The School has seven academic departments:

- Biostatistics and Bioinformatics
- Environmental and Occupational Health
- Epidemiology
- Exercise and Nutrition Sciences
- Global Health
- Health Policy and Management
- Prevention and Community Health

Within the departments, sixteen specialist centers, institutes, and special programs are sites for state-of-the-art research and training across the many disciplines of public health.

=== Online programs ===
GW Public Health Online programs combine coursework and virtual classes. Coursework in Milken's online graduate programs covers areas such as bio-statistics, epidemiology, cultural competency, and more.

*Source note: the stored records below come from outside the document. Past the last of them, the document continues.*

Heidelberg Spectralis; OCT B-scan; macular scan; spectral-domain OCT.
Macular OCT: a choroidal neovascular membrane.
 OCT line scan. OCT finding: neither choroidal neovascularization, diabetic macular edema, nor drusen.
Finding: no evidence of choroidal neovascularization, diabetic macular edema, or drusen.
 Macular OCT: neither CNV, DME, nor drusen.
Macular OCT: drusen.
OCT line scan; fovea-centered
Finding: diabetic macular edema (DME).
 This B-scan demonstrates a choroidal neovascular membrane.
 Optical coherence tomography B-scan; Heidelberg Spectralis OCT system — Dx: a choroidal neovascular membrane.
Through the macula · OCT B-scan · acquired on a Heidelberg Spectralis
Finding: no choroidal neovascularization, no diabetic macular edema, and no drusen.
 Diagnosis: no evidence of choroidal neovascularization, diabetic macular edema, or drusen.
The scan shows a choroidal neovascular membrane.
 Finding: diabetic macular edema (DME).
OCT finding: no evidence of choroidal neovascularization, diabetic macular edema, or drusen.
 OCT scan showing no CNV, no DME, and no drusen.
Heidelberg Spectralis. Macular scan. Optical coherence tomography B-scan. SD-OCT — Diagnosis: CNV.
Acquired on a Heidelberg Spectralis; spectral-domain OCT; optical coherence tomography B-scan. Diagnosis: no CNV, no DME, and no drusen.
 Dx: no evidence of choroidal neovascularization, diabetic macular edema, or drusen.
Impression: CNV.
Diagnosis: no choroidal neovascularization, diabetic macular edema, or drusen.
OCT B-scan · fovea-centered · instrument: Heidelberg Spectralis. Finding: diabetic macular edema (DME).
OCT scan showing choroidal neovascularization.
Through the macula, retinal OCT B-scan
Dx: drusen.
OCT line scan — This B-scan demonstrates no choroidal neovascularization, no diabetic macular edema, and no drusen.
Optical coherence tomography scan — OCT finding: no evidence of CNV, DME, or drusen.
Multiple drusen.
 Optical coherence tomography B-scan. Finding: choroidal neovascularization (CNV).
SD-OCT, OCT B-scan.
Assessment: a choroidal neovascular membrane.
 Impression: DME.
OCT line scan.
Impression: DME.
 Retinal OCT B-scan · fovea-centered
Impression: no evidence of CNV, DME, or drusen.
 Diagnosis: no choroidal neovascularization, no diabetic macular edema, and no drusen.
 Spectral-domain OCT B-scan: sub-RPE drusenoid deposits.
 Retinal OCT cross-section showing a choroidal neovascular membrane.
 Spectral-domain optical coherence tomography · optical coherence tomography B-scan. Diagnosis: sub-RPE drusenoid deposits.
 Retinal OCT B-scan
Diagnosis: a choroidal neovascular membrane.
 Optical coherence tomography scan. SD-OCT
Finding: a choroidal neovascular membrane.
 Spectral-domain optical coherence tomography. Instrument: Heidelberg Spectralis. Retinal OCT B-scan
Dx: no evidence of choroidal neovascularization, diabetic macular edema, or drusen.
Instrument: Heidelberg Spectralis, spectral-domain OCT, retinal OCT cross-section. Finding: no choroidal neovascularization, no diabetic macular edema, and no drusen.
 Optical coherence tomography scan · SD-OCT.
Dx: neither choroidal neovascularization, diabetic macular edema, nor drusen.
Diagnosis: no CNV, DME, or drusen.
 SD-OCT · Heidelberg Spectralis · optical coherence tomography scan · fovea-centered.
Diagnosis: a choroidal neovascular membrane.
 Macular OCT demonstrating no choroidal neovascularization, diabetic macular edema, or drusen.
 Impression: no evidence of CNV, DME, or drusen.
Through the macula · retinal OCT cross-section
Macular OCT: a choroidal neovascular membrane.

==== Online Master of Public Health Program ====
The Milken Institute School of Public Health and the MPH@GW program are accredited by the Council on Education for Public Health (CEPH). The online MPH degree program prepares public health professionals to make a difference in local, national and global communities. Students can concentrate their electives in the following areas: Epidemiology and Public Health Research Methods, Environmental and Occupational Health, Health Communication, Health Policy, Program Planning and Evaluation, and Global Health. Students can complete the program on a part-time or full-time schedule.

==== One-Year Master of Public Health Program ====
Milken's one-year MPH program requires students to complete 11.5 credits each quarter. The curriculum is the same as the standard MPH program. Students accepted to this track must be approved by the Program Director and are not permitted to work while enrolled.

== Rankings ==
U.S. News & World Report University Rankings ranks the SPH as the 11th best public health graduate program in the United States

== Research ==
The school's current research portfolio is approximately $90 million.

Milken is home to more than 20 Organized Research Units (ORUs), that are established by the school and the GW Office of the Vice Provost for Research.